• Problem to work on: Repeat every line below exactly as it reads.

[Data excerpts — start]

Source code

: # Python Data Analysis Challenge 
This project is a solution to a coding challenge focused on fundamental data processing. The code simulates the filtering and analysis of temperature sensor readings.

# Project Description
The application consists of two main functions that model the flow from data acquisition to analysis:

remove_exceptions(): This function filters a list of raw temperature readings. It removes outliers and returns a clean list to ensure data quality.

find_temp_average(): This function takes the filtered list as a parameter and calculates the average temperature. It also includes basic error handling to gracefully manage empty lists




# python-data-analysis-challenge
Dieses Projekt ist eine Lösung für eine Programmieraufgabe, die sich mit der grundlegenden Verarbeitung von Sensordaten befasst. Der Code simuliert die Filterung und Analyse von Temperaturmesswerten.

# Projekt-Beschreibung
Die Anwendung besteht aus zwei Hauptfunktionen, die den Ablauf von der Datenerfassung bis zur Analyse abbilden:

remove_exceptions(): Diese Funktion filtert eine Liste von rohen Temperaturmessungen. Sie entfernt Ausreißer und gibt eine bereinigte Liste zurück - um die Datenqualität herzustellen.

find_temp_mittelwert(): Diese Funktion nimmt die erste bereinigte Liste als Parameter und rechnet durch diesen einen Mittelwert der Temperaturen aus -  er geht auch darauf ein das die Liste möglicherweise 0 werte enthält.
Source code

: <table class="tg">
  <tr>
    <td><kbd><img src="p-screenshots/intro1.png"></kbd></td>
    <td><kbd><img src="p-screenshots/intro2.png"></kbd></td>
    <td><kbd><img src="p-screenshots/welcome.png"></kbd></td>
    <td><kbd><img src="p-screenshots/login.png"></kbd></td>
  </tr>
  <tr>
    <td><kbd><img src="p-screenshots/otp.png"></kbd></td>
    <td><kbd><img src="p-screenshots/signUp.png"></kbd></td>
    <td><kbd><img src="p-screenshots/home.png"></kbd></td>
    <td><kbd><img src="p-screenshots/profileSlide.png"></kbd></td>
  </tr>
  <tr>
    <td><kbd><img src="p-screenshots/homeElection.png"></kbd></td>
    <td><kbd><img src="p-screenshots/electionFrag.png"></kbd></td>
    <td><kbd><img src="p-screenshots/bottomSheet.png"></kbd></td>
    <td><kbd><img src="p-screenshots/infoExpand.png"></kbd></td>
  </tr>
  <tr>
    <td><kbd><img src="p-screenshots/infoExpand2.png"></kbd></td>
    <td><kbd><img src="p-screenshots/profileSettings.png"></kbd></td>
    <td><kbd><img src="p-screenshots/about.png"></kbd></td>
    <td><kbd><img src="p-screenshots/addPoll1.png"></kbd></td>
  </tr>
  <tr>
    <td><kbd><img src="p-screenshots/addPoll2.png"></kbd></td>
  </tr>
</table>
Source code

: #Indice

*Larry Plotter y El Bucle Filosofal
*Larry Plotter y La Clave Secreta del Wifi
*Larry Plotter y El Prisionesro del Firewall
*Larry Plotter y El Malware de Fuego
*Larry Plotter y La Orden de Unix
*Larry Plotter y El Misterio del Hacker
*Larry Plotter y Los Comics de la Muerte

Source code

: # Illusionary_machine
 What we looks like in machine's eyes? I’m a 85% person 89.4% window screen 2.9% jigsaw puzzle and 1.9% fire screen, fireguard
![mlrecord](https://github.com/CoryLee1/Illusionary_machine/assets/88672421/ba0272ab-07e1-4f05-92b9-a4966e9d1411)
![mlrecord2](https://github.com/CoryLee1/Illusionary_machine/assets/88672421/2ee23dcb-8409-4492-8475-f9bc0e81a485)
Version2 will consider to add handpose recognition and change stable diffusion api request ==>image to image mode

[Data excerpts — finish]

• Solution to this exercise:
Source code

: # Python Data Analysis Challenge 
This project is a solution to a coding challenge focused on fundamental data processing. The code simulates the filtering and analysis of temperature sensor readings.

# Project Description
The application consists of two main functions that model the flow from data acquisition to analysis:

remove_exceptions(): This function filters a list of raw temperature readings. It removes outliers and returns a clean list to ensure data quality.

find_temp_average(): This function takes the filtered list as a parameter and calculates the average temperature. It also includes basic error handling to gracefully manage empty lists




# python-data-analysis-challenge
Dieses Projekt ist eine Lösung für eine Programmieraufgabe, die sich mit der grundlegenden Verarbeitung von Sensordaten befasst. Der Code simuliert die Filterung und Analyse von Temperaturmesswerten.

# Projekt-Beschreibung
Die Anwendung besteht aus zwei Hauptfunktionen, die den Ablauf von der Datenerfassung bis zur Analyse abbilden:

remove_exceptions(): Diese Funktion filtert eine Liste von rohen Temperaturmessungen. Sie entfernt Ausreißer und gibt eine bereinigte Liste zurück - um die Datenqualität herzustellen.

find_temp_mittelwert(): Diese Funktion nimmt die erste bereinigte Liste als Parameter und rechnet durch diesen einen Mittelwert der Temperaturen aus -  er geht auch darauf ein das die Liste möglicherweise 0 werte enthält.
Source code

: <table class="tg">
  <tr>
    <td><kbd><img src="p-screenshots/intro1.png"></kbd></td>
    <td><kbd><img src="p-screenshots/intro2.png"></kbd></td>
    <td><kbd><img src="p-screenshots/welcome.png"></kbd></td>
    <td><kbd><img src="p-screenshots/login.png"></kbd></td>
  </tr>
  <tr>
    <td><kbd><img src="p-screenshots/otp.png"></kbd></td>
    <td><kbd><img src="p-screenshots/signUp.png"></kbd></td>
    <td><kbd><img src="p-screenshots/home.png"></kbd></td>
    <td><kbd><img src="p-screenshots/profileSlide.png"></kbd></td>
  </tr>
  <tr>
    <td><kbd><img src="p-screenshots/homeElection.png"></kbd></td>
    <td><kbd><img src="p-screenshots/electionFrag.png"></kbd></td>
    <td><kbd><img src="p-screenshots/bottomSheet.png"></kbd></td>
    <td><kbd><img src="p-screenshots/infoExpand.png"></kbd></td>
  </tr>
  <tr>
    <td><kbd><img src="p-screenshots/infoExpand2.png"></kbd></td>
    <td><kbd><img src="p-screenshots/profileSettings.png"></kbd></td>
    <td><kbd><img src="p-screenshots/about.png"></kbd></td>
    <td><kbd><img src="p-screenshots/addPoll1.png"></kbd></td>
  </tr>
  <tr>
    <td><kbd><img src="p-screenshots/addPoll2.png"></kbd></td>
  </tr>
</table>
Source code

: #Indice

*Larry Plotter y El Bucle Filosofal
*Larry Plotter y La Clave Secreta del Wifi
*Larry Plotter y El Prisionesro del Firewall
*Larry Plotter y El Malware de Fuego
*Larry Plotter y La Orden de Unix
*Larry Plotter y El Misterio del Hacker
*Larry Plotter y Los Comics de la Muerte

Source code

: # Illusionary_machine
 What we looks like in machine's eyes? I’m a 85% person 89.4% window screen 2.9% jigsaw puzzle and 1.9% fire screen, fireguard
![mlrecord](https://github.com/CoryLee1/Illusionary_machine/assets/88672421/ba0272ab-07e1-4f05-92b9-a4966e9d1411)
![mlrecord2](https://github.com/CoryLee1/Illusionary_machine/assets/88672421/2ee23dcb-8409-4492-8475-f9bc0e81a485)
Version2 will consider to add handpose recognition and change stable diffusion api request ==>image to image mode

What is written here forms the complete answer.